■ **WHAT THE TASK ASKS**
From the passage on hope below, quote the words from "Psychotherapist and stress" to "we can help.".

■ **GIVEN TEXT**

The modern definition of the word “hope” is synonymous with “wish” or “want.” The ancient definition is closer to “trust.” Consult scripture and you’ll find “hope” as part of “faith.” It’s the aspect of faith focused specifically on the future. Hope is the prayer that things will change, that our loved ones will be healthy, that this year will be better than the last, that we will finally be happy.
Contemplating hope is my annual ritual at the end of each year. Resolutions don’t do much for me, but hope does. Hope is a balm for those of us who regularly experience anxiety. It counters negative anticipation, instantly making us feel a bit better. The only problem with hope, as I see it, is that it can be flimsy. For an anxious person, catastrophic thinking is more reliable (and at least comes with a pleasant surprise when we’re wrong). If you’re like me, you know that “wishing” and “wanting” are often immediately followed by a deeper layer of fear: what if what I wish for doesn’t come true?
What are us anxious mortals to do? Perhaps we can try tapping into those older definitions of hope—putting wishing and wanting aside to instead cultivate trust and faith. I like this shift, in part, because trust is a very important subject in my work and faith comes up a lot in my personal life. People ask me all the time: “how do you build trust after betrayal, when hope has made a fool of you?” For these people, hope has become dangerous. It can feel much safer to keep a negative outlook, to wrap ourselves in it like protective armor. If I anticipate what will go wrong, I’ll see it coming. If I see it coming, I won’t get hurt.
Closing ourselves off to the possibility that things will get better doesn’t protect us from getting hurt. Unfortunately, it only ensures that nothing will change. This doesn’t only apply to our relationships, but to our world view. It’s been a tough few years. I know I’m not the only one questioning what good hope is when war rages on, when Iranian protestors are murdered, when extreme weather is now the norm. For these reasons, I’ve been studying hope in the context of broader challenges as well as hope's overall connection to our mental wellbeing.
Psychotherapist and stress researcher, Elissa Epel, takes “the long view of hope,” a balanced view of cultivating daily joy, social connection, and purpose, while maintaining the dialectic of accepting and acknowledging the loss, pain, and disappointments of the world in which we’re living. Primatologist Jane Goodall has said hope is a survival skill that “enables us to keep going in the face of adversity.” Psychotherapist and grief expert Julia Samuel has said “hope is a feeling, but it’s also a plan.” The Austrian psychiatrist and Holocaust survivor, Viktor Frankl, recognized that hope is directly tied to meaning. Meaning, as I see it, is not only what keeps us going; it’s how we can help.

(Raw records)

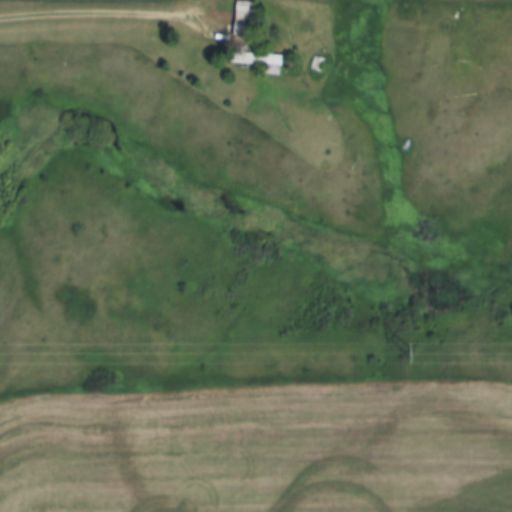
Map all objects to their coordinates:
road: (125, 10)
building: (239, 19)
building: (254, 62)
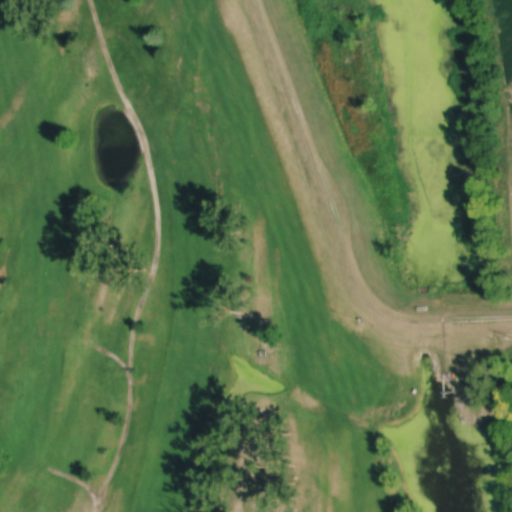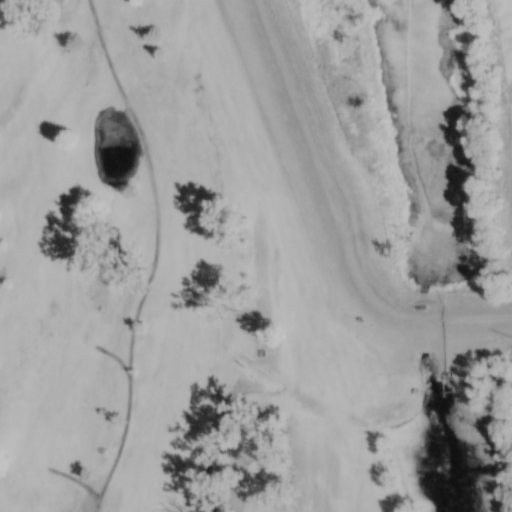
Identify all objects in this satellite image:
road: (336, 219)
park: (176, 279)
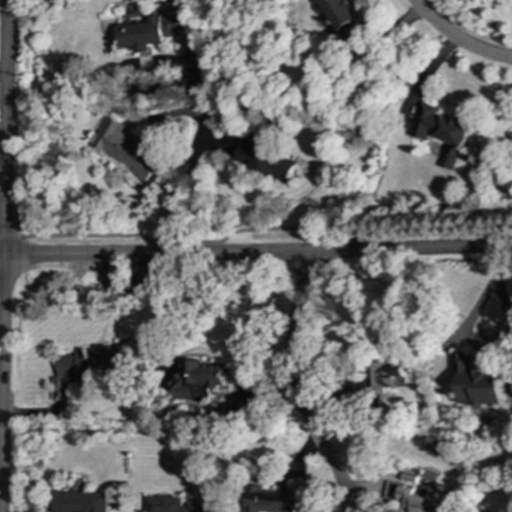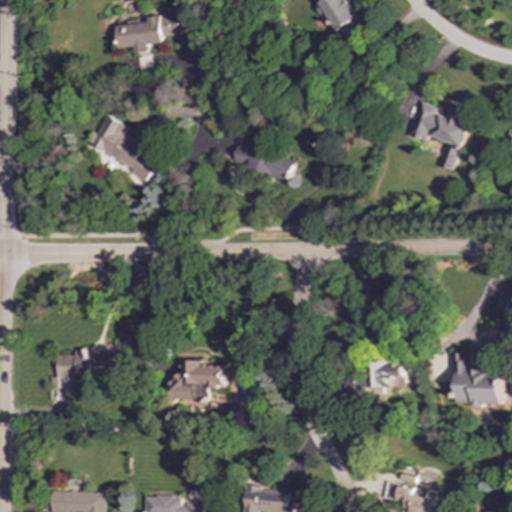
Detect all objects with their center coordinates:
building: (148, 32)
building: (148, 32)
road: (455, 39)
building: (442, 132)
building: (442, 132)
building: (511, 136)
building: (511, 136)
building: (122, 145)
building: (123, 145)
road: (192, 149)
building: (263, 158)
building: (263, 158)
road: (267, 228)
road: (24, 241)
road: (258, 254)
road: (4, 256)
road: (2, 257)
road: (481, 302)
road: (162, 312)
building: (97, 366)
building: (97, 367)
building: (385, 378)
building: (386, 379)
building: (199, 380)
building: (200, 381)
building: (477, 383)
building: (478, 384)
road: (296, 388)
building: (268, 500)
building: (268, 500)
building: (415, 500)
building: (416, 500)
building: (79, 501)
building: (80, 502)
building: (172, 505)
building: (172, 505)
building: (485, 511)
building: (486, 511)
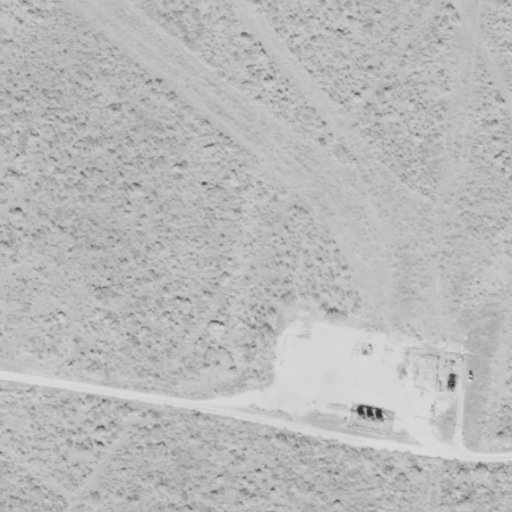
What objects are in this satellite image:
road: (475, 68)
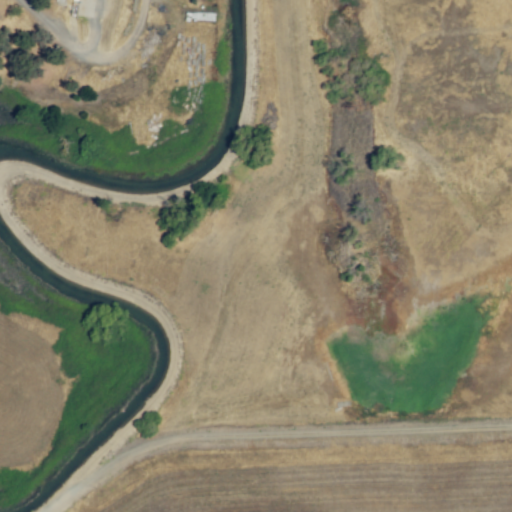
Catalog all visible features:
building: (81, 8)
road: (96, 31)
road: (91, 57)
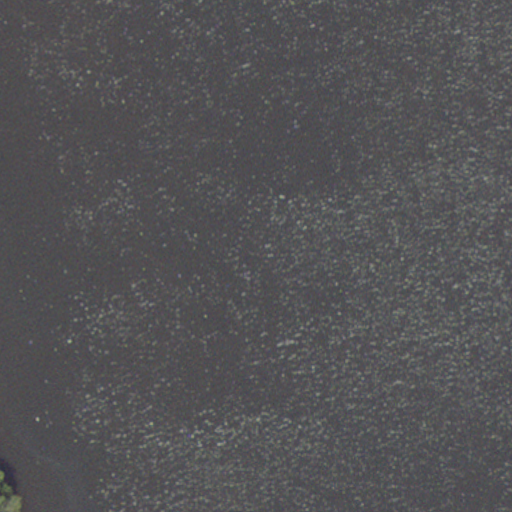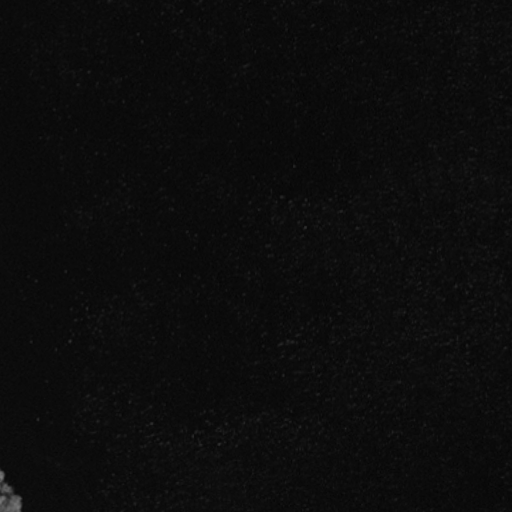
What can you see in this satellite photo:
river: (484, 116)
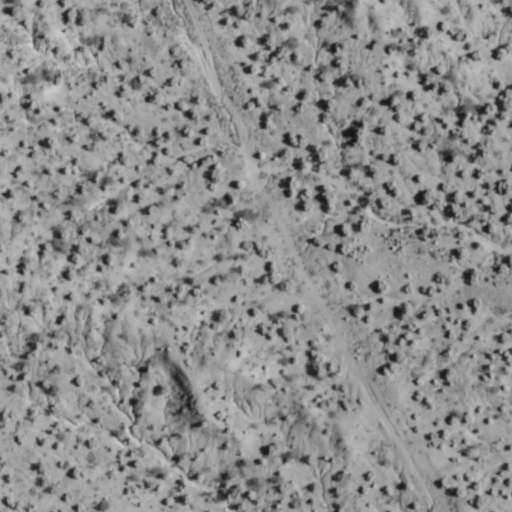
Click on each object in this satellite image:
road: (302, 258)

■ **RESULT FOR THIS EXERCISE**
Psychotherapist and stress researcher, Elissa Epel, takes “the long view of hope,” a balanced view of cultivating daily joy, social connection, and purpose, while maintaining the dialectic of accepting and acknowledging the loss, pain, and disappointments of the world in which we’re living. Primatologist Jane Goodall has said hope is a survival skill that “enables us to keep going in the face of adversity.” Psychotherapist and grief expert Julia Samuel has said “hope is a feeling, but it’s also a plan.” The Austrian psychiatrist and Holocaust survivor, Viktor Frankl, recognized that hope is directly tied to meaning. Meaning, as I see it, is not only what keeps us going; it’s how we can help.